老婆100's <青春>

物語いろいろ、人生道草

-芒-33.父を頼りに内地へ

キヨと千恵の住込み生活が始まった。仕事は早朝の仕込みから深夜の片付けまで休む暇もなく過酷だった。特に田舎者の千恵は、仕事になかなか馴染めず手際は悪く、店主に四六時中厄介者のように怒鳴られていた。同僚からも「役立たず」などと虐められた。

キヨはそんな千恵を不憫に思い、陰ながら手助けして庇った。千恵は、従業員が寝静まっている部屋で、布団を被って声を殺して泣ている事が多かった。

食べられる事、寝る場所があるだけで何とか生きていける。愚痴をこぼしたら追い出されるとふたりは耐え忍んだ。

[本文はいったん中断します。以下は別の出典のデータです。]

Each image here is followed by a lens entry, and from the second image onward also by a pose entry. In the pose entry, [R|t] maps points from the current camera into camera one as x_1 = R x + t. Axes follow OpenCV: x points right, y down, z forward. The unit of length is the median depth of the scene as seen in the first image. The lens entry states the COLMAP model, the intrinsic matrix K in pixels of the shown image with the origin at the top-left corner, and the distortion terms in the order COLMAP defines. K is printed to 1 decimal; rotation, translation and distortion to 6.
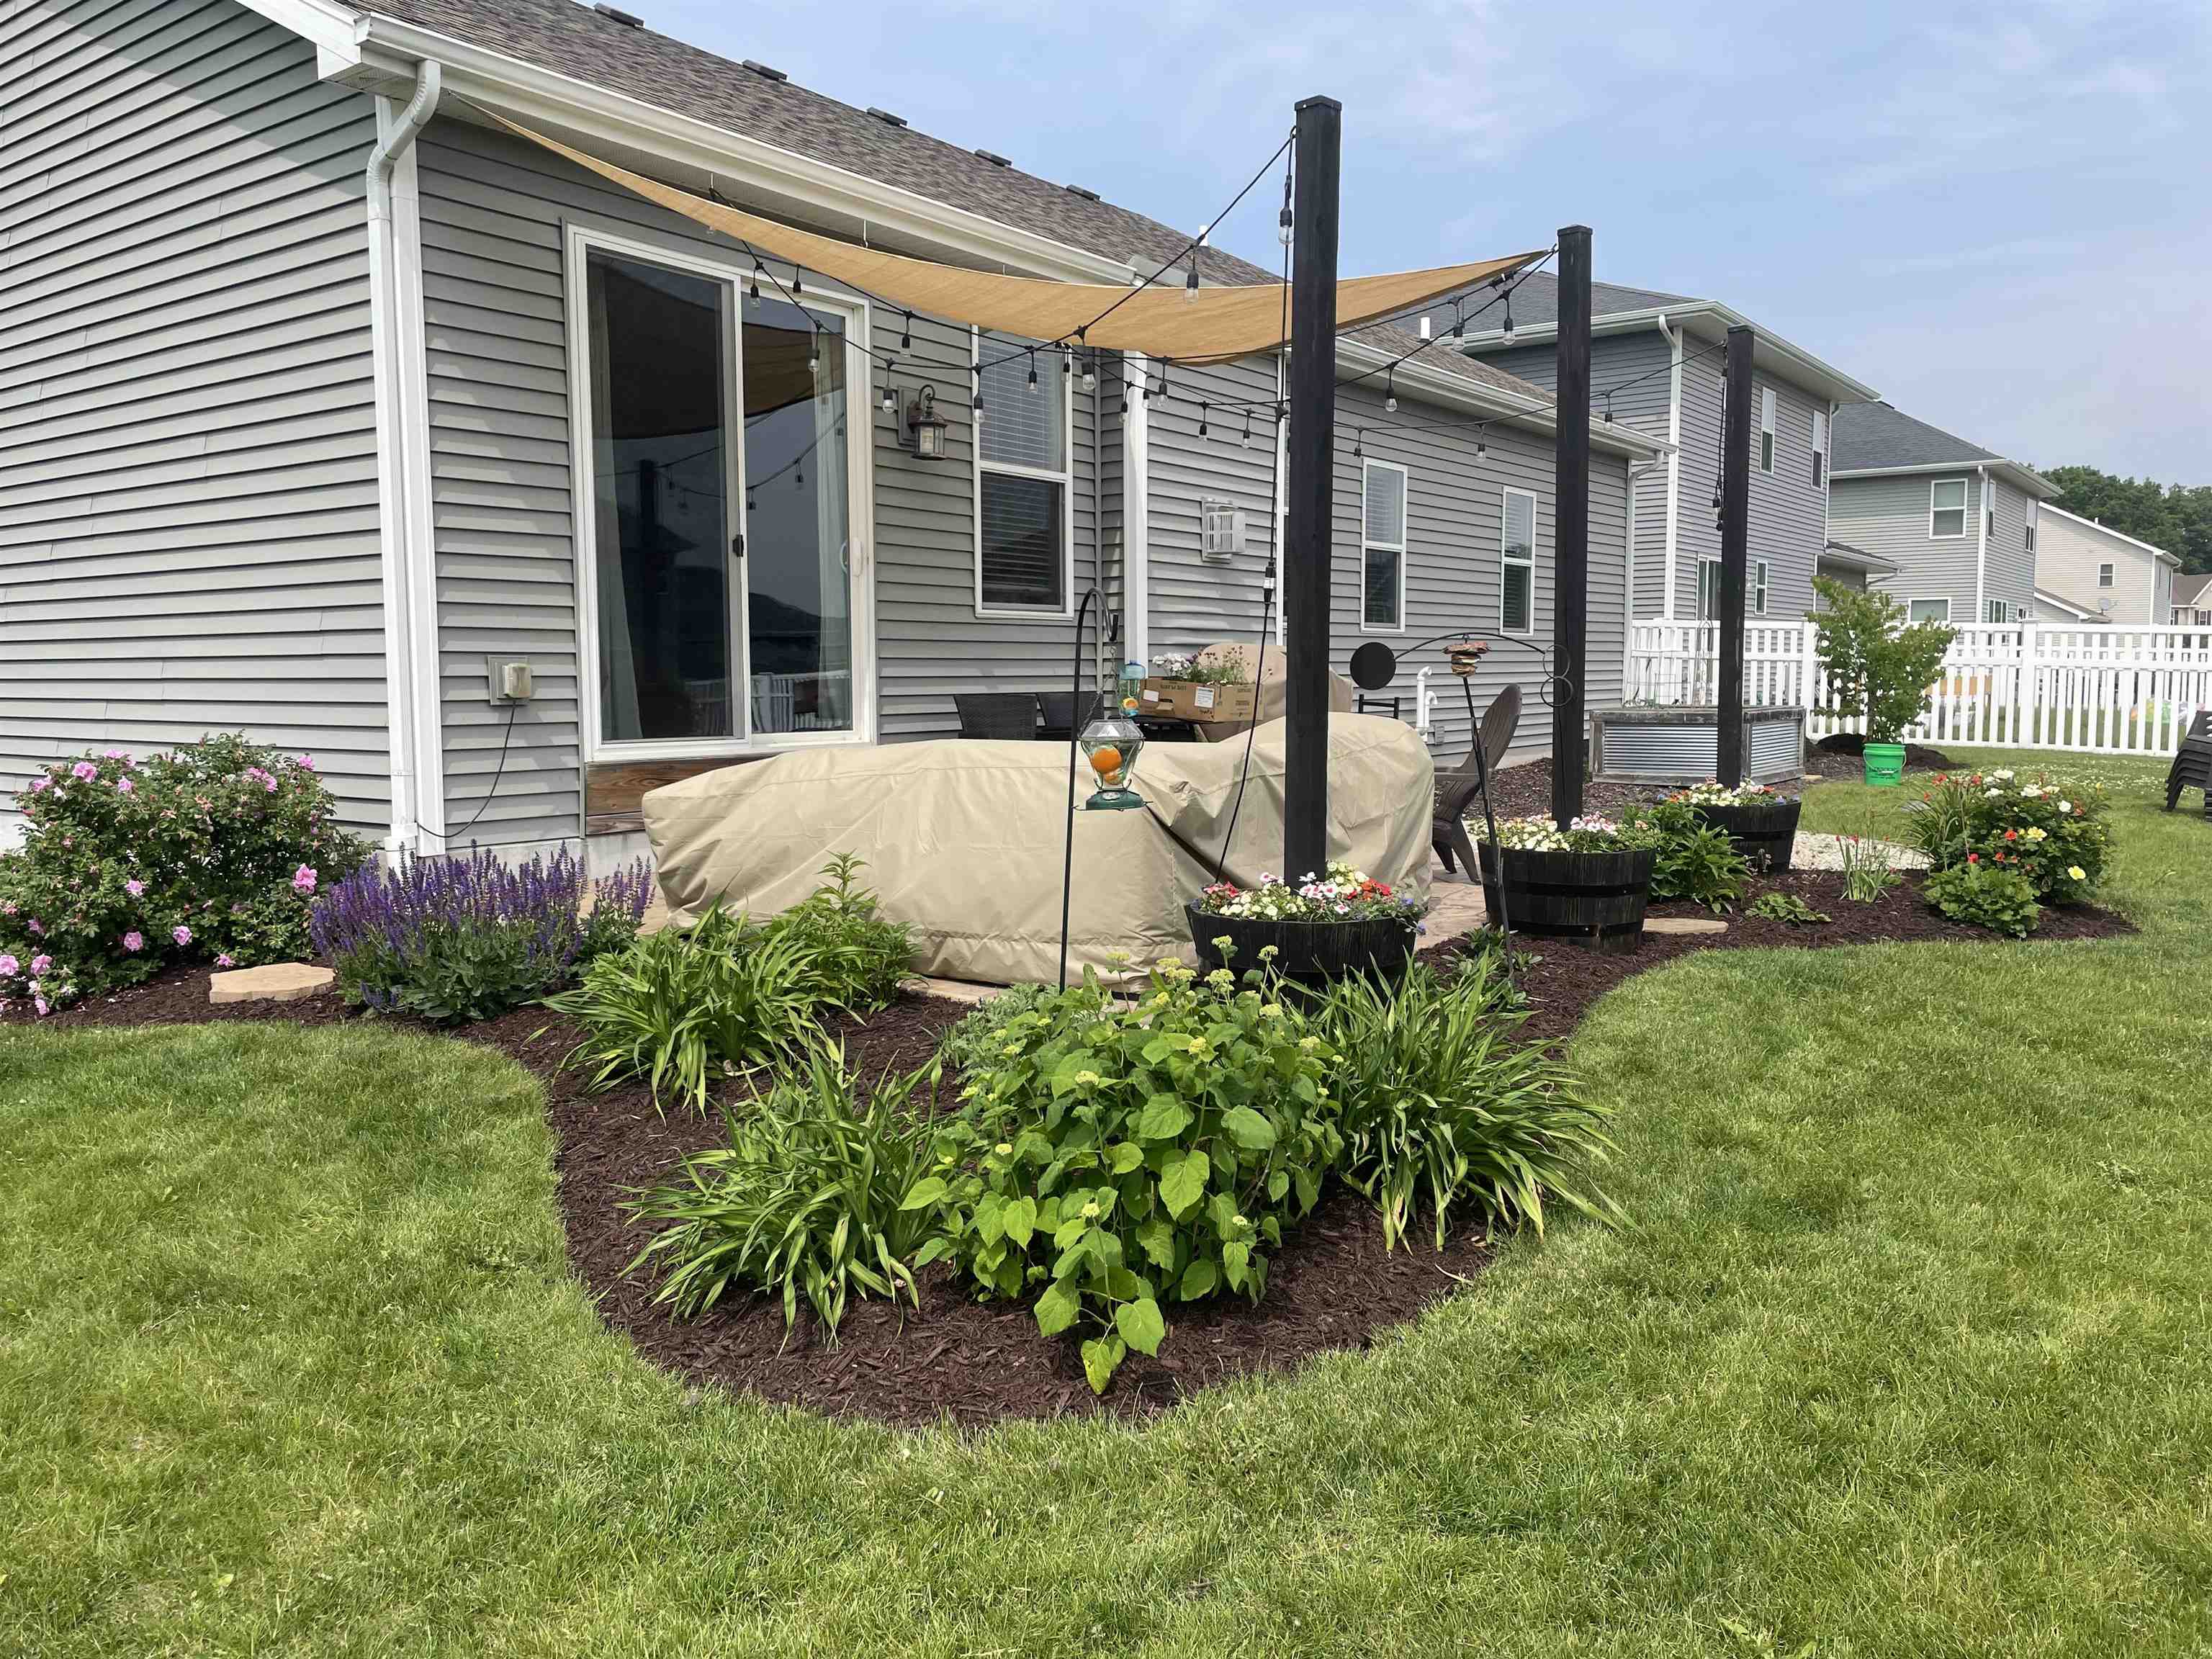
lens RADIAL K [[1655.7, 0, 1109.6], [0, 1655.7, 806.4], [0, 0, 1]] dist [0.097313, -0.122067]
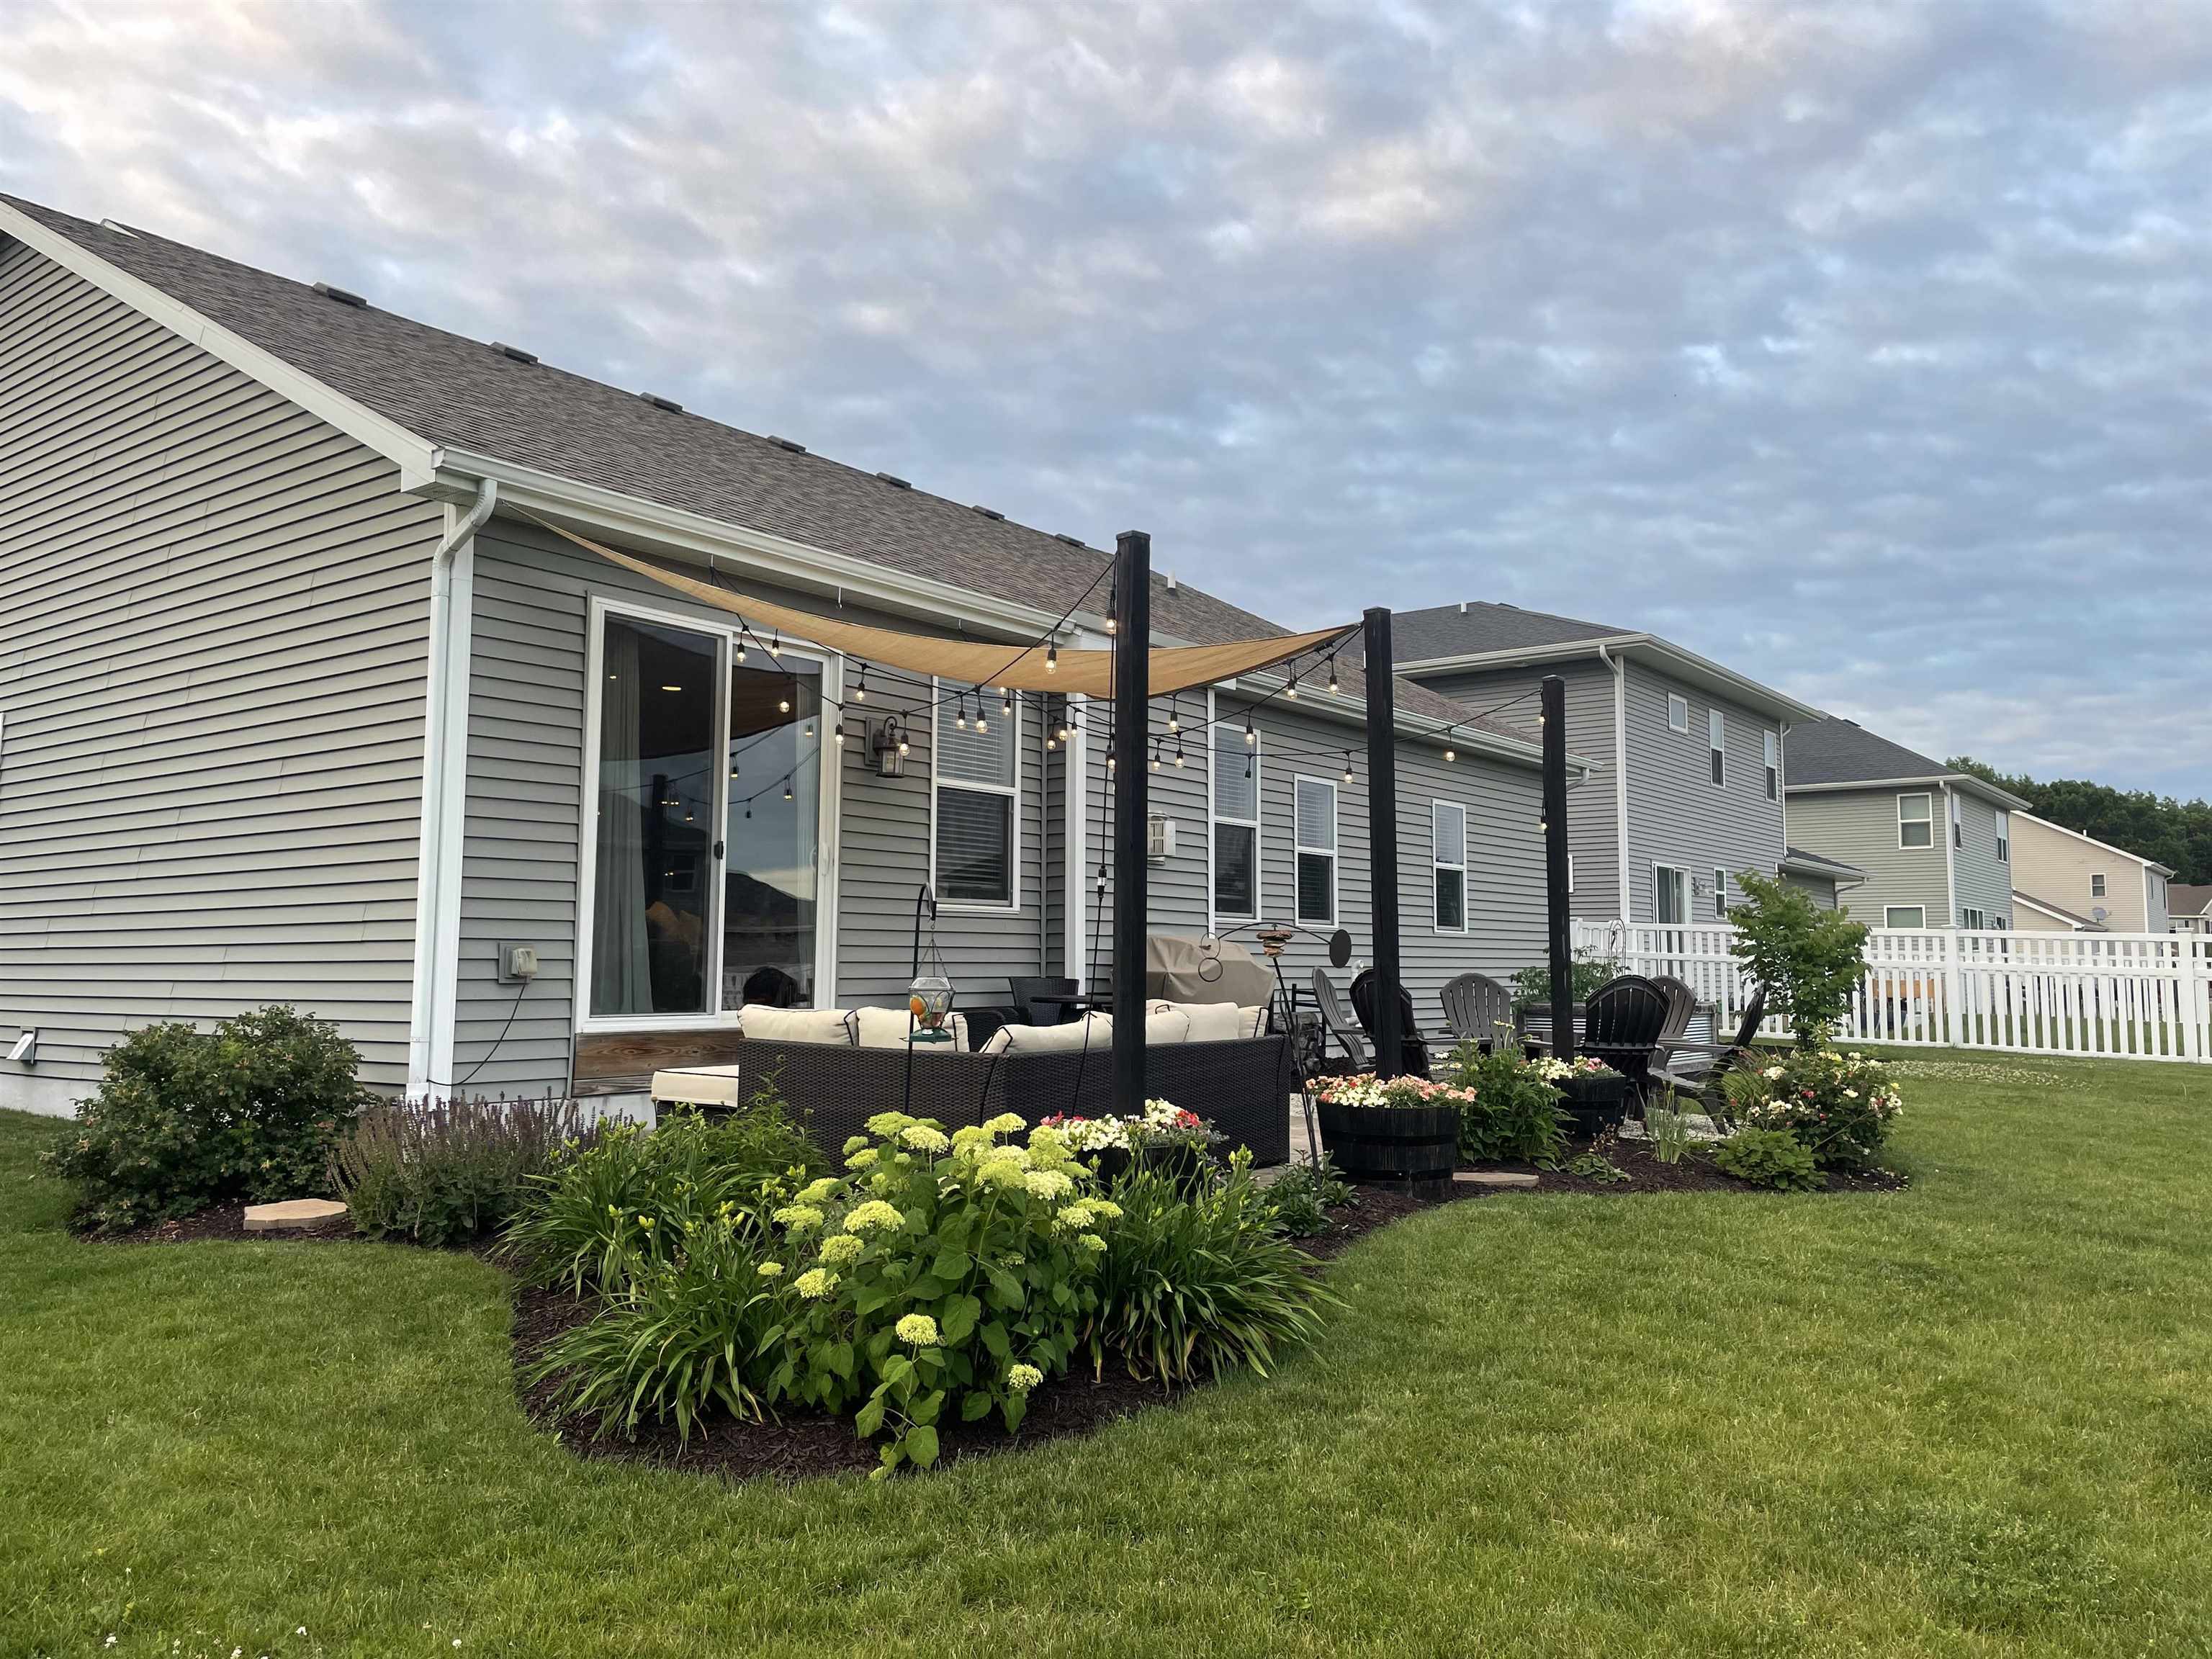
lens RADIAL K [[1655.7, 0, 1109.6], [0, 1655.7, 806.4], [0, 0, 1]] dist [0.097313, -0.122067]
pose [[0.999886, 0.004610, -0.014357, 0.071672], [-0.007105, 0.983842, -0.178900, 0.022831], [0.013300, 0.178982, 0.983762, -0.165880]]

しかしキヨは千恵を馬鹿にする相手に我慢が出来なくなり、そのうち雑言を吐いて対抗するようになった。堪忍袋の緒が切れたのだ。税関長宅で身に着けた上品な言葉遣いが次第に崩れていった。店主は、機敏に仕事の出来るキヨには一目置いていた。キヨに気を使い、多少は千恵への風当たりを緩めたが相変わらずで、ひと月が経った。

そんなある日、何かと気遣ってくれる親戚の警察官から父親の消息を知らされた。

二人にとっては幼い頃離ればなれになった父であった。内地の製鉄所で働いているという。台湾に娘二人がいることを知り、どうしても手元に呼び寄せたいと強く願望しているそうだ。

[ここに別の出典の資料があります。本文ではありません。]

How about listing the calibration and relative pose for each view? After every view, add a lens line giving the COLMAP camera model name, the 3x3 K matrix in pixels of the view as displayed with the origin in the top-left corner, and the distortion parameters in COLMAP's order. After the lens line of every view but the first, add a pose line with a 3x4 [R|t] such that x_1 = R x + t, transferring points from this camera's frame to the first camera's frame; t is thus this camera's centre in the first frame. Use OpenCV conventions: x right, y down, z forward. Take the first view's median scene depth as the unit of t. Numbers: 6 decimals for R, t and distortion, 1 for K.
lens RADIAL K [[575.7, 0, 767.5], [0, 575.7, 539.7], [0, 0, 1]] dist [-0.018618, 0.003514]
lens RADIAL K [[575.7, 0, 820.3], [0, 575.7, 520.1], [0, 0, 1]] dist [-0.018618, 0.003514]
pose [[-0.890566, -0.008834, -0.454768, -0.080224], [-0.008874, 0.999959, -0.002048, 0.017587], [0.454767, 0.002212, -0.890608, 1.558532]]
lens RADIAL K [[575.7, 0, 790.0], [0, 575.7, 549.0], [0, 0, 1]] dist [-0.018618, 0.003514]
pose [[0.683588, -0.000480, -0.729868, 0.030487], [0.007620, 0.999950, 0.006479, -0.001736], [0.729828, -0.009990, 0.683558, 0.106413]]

キヨは父親が大好きだった。幼い頃、離婚で母方に引き取られたが、父を慕い、ひとり夜道を歩いて父と祖母のもとへ戻ったのだ。そのうち酒浸りだった父は、何処かへ行ったきり帰って来なかった。

警察官の計らいで、本土の父の元へ帰る準備を進めることにした。税関長宅で働いて貯めた,僅かなお金を旅費に充て、キヨと千恵は船に乗って日本へと向かった。